Numerical Simulation of Stall and Stall Control in Axial and Radial Compressors
Jen-Ping Chen, Mississippi State University
Robert S. Webster, University of Tennessee at Chattanooga
and
Michael D. Hathaway, Gregory P. Herrick, and Gary J. Skoch, Army Research Laboratory
The performance of gas turbine engines is limited by compressor stall, and further
exacerbated by combat conditions. Stall control technologies developed at the Army
Research Laboratory (ARL) Vehicle Technology Directorate (VTD) and NASA Glenn
Research Center (GRC) have demonstrated the effectiveness of steady tip injection to
increase the stable operating range of high-speed axial and centrifugal compressors.
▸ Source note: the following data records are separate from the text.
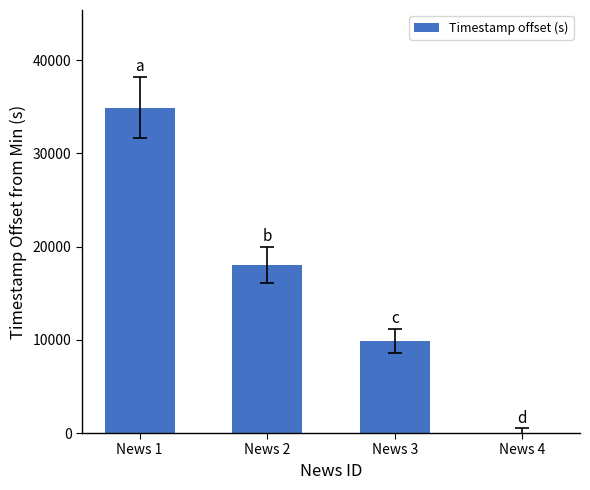

True or false: the data shows 58029 at News 1.

False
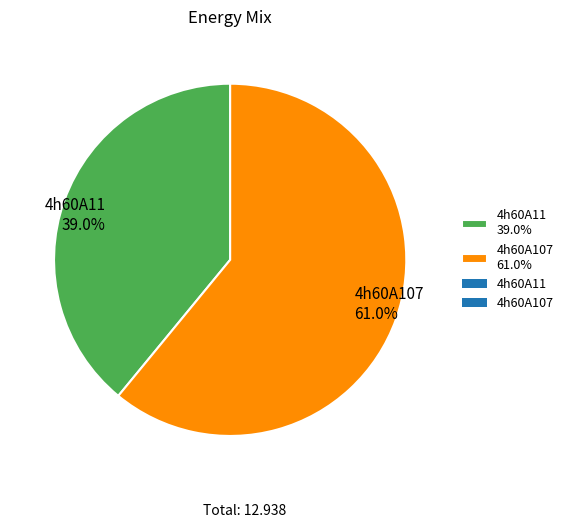

To the nearest percent, what is the difference between the 4h60A107 and 4h60A11 slice percentages?

22%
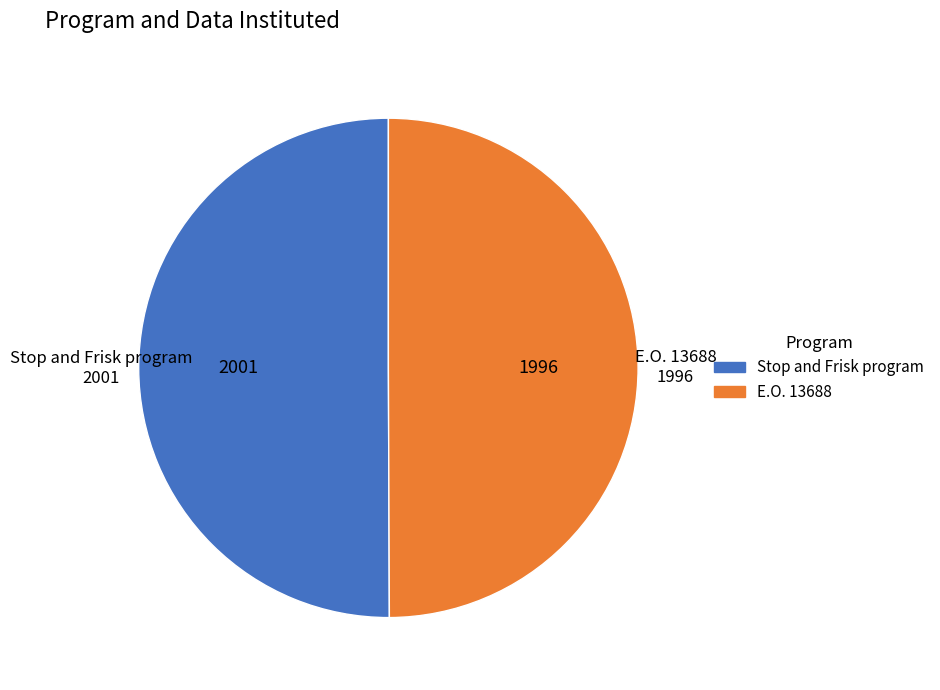

Do E.O. 13688 and Stop and Frisk program together represent more than half of the pie?

Yes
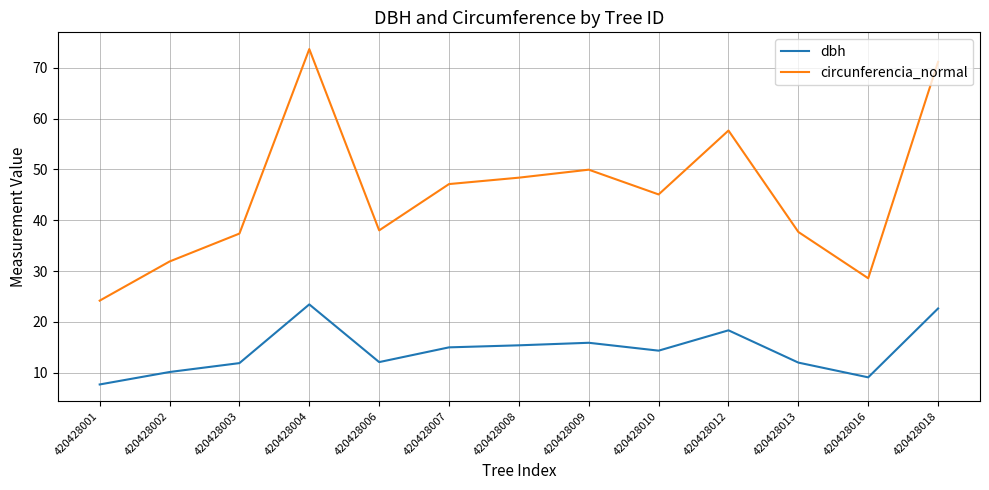

The dbh series shows 15.9 at 420428009. True or false?

True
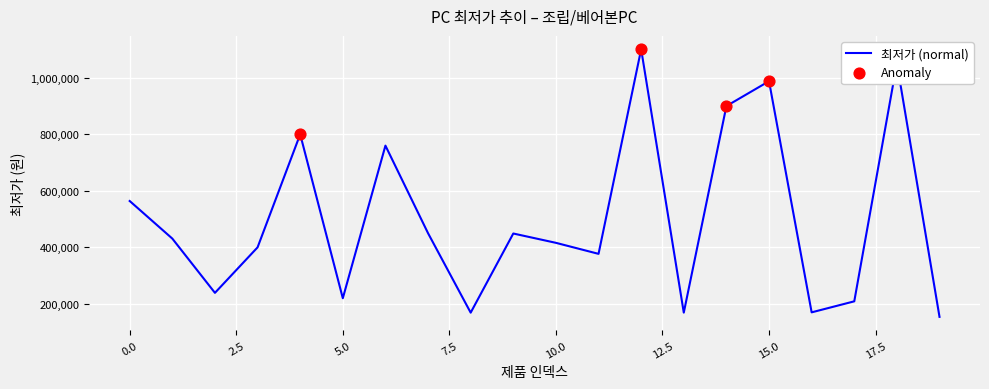

What is the smallest value displayed?

153000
A major
element lacking in the development of the stall control technology is a fundamental
understanding of the fluid mechanic processes of stall inception, and how stall is mitigated
by the stall control technology to achieve increased compressor stall range. Such
understanding is essential for providing improved design guidance in implementing stall
control technology in engines. As such, in parallel with the engine demonstrator tests we are
generating time-accurate, full-annulus, three-dimensional Navier-Stokes code simulations of
single-stage axial and centrifugal compressors for which experimental compressor
performance data are available, both with and without stall control technology. This paper
presents results of the TURBO simulations, which show predicted range extension with stall
control technology compared to measurements, and characteristics of the compressor flow
field with and without stall control technology. |